| ACTION ITEM |
Update everything from the line containing "Hala Bedin proiektu" down to the line containing "18. července 2020" in the records below, replacing "Hobby" with "Zahrada" and leaving all other text unchanged. Return only those lines, without the pictures.

| GIVEN ENTRIES |
--- --- ---

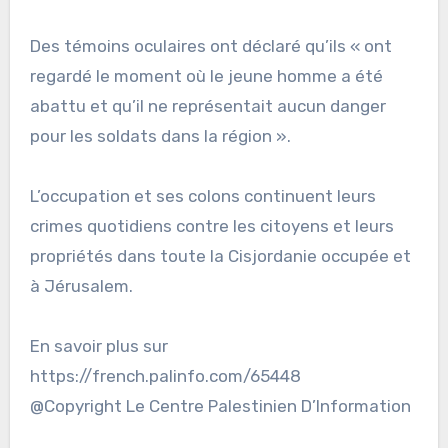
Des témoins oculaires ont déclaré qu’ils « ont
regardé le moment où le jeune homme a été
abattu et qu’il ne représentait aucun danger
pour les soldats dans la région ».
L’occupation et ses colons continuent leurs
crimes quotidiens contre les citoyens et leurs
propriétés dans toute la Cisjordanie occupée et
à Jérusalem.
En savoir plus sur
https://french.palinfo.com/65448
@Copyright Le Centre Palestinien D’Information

--- --- ---

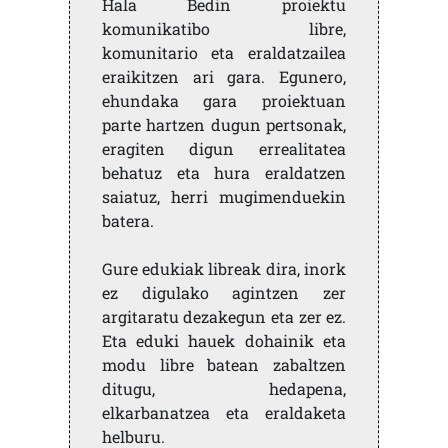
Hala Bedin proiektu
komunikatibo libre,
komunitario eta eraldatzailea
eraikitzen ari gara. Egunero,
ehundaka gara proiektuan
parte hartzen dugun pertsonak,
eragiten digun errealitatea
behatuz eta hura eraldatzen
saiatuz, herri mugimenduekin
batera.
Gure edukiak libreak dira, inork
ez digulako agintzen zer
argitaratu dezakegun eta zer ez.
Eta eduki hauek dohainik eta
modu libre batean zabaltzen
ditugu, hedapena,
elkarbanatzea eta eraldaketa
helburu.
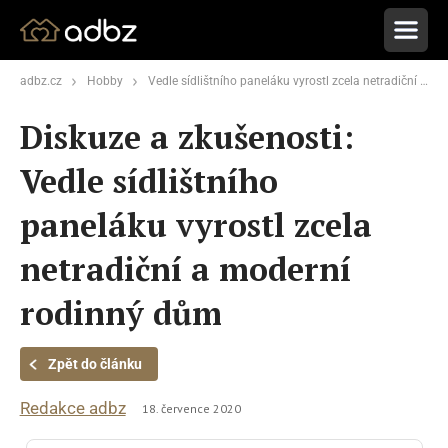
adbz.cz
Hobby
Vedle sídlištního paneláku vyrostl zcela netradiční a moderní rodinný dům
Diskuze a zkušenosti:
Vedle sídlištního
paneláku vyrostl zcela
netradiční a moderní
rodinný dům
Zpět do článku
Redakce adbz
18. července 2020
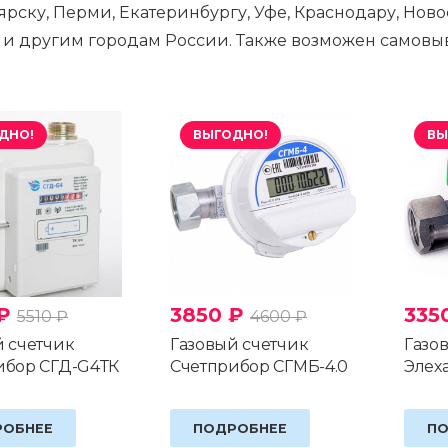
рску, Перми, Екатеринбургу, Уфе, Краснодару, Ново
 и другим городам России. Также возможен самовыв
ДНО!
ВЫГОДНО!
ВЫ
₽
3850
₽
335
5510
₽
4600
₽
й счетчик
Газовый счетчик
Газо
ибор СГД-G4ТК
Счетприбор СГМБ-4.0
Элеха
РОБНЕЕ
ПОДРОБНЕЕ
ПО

--- --- ---

| SOLUTION FOR THIS PROBLEM |
Hala Bedin proiektu
komunikatibo libre,
komunitario eta eraldatzailea
eraikitzen ari gara. Egunero,
ehundaka gara proiektuan
parte hartzen dugun pertsonak,
eragiten digun errealitatea
behatuz eta hura eraldatzen
saiatuz, herri mugimenduekin
batera.
Gure edukiak libreak dira, inork
ez digulako agintzen zer
argitaratu dezakegun eta zer ez.
Eta eduki hauek dohainik eta
modu libre batean zabaltzen
ditugu, hedapena,
elkarbanatzea eta eraldaketa
helburu.
adbz.cz
Zahrada
Vedle sídlištního paneláku vyrostl zcela netradiční a moderní rodinný dům
Diskuze a zkušenosti:
Vedle sídlištního
paneláku vyrostl zcela
netradiční a moderní
rodinný dům
Zpět do článku
Redakce adbz
18. července 2020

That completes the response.